Task instructions >> Check whether each statement agrees with the passage on Thailand: (a) the name Siam came back into use for a time after 1945; (b) Ayutthaya fell to the Burmese in 1782; (c) Thailand is similar in land size to Germany. For each, answer yes or no and quote the passage's deciding words.

Selected passage >>
16th of April 2014 6
Answer by biancajonkers
Holidays to Thailand
About thailand, i have taken help form wikipedia to describe about thailand
The country’s official name was Siam (Thai: สยาม; IPA: [saˈjaːm], RTGS: Sayam origin unknown) until 23 June 1939
when it was changed to Thailand; it was renamed Siam between 1945 and 11 May 1949, after which the name Thailand was once again adopted. The word Thai (ไทย) is not, as commonly believed to be, derived from the word Tai (ไท) meaning “free” in the Thai language; it is, however, the name of an ethnic group from the central plains (the Thai people). A famous Thai scholar argued that Tai (ไท) simply means “people” or “human being” since his investigation shows that in some rural areas the word “Tai” was used instead of the usual Thai word “khon” (คน) for people
*******History of Thailand*****
The region known today as Thailand has been inhabited by humans since the paleolithic period (about 500,000 – 10,000 years ago). Prior to the fall of the Khmer Empire in the 13th century, various states thrived there, such as the various Tai, Mon, Khmer and Malay kingdoms, as seen through the numerous archaeological sites and artifacts that are scattered throughout the Siamese landscape. Prior to the 12th century however, the first Thai or Siamese state is traditionally considered to be the Buddhist kingdom of Sukhothai, which was founded in 1238.
Following the decline and fall of the Khmer empire in the 13th – 14th century, various Buddhist Tai Kingdoms of Sukhothai, Lanna and Lan chang were on the ascendancy. However, a century later, Sukhothai’s power was overshadowed by the new kingdom of Ayutthaya, established in the mid-14th century.
After Ayutthaya fell in 1767 to the Burmese, Thonburi was the capital of Thailand for a brief period under King Taksin the Great. The current (Rattanakosin) era of Thai history began in 1782 following the establishment of Bangkok as capital of the Chakri dynasty under King Rama I the Great.
******Geography of Thailand*****
At 514,000 km² (198,000 sq mi), Thailand is the world’s 50th largest country in land mass, whilst it is the world’s 28th largest country in terms of population. It is comparable in population to countries such as Iran and Peru, and is similar in land size to France and California in the US; it is just over twice the size of the entire United Kingdom, and 1.4 times the size of Germany.

Dataset excerpts >>

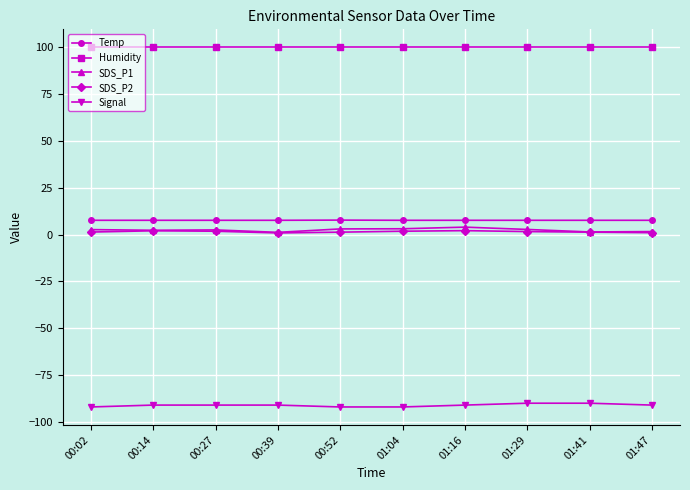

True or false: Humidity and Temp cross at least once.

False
==
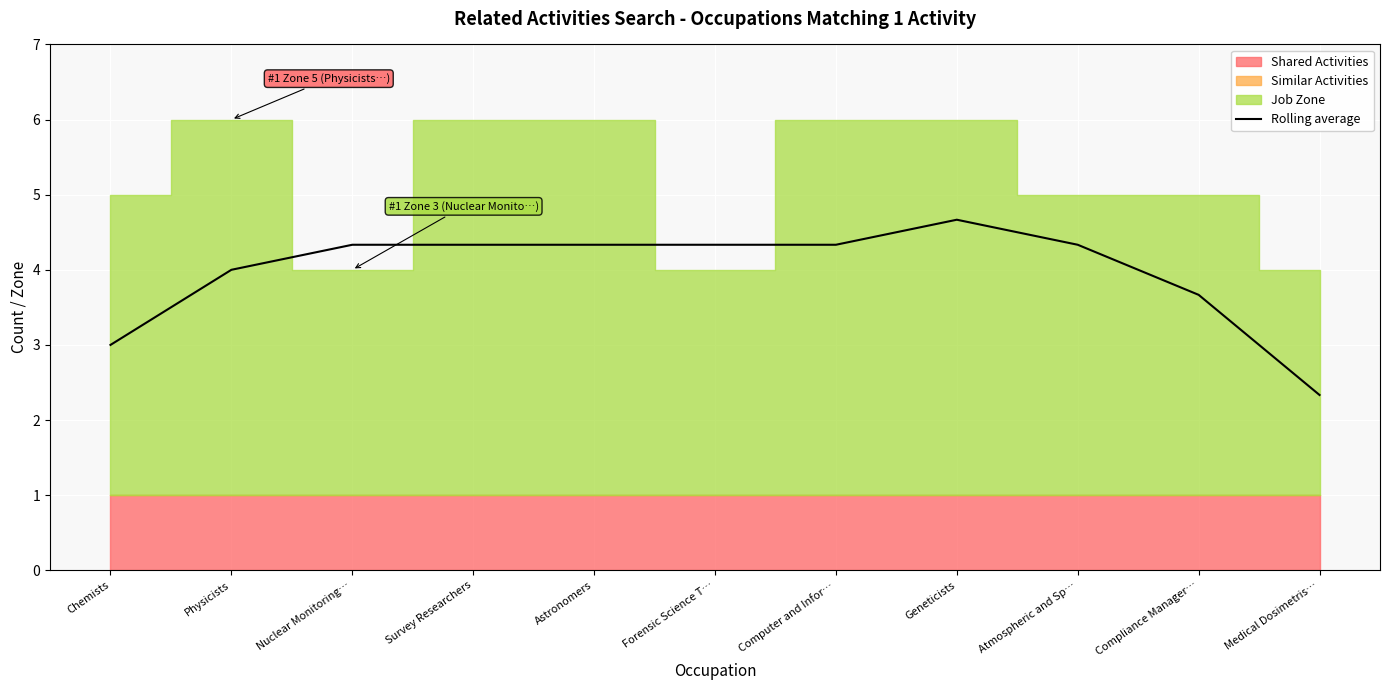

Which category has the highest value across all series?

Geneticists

Written answer >>
(a) Yes: "it was renamed Siam between 1945 and 11 May 1949"
(b) No: "After Ayutthaya fell in 1767 to the Burmese"
(c) No: "1.4 times the size of Germany"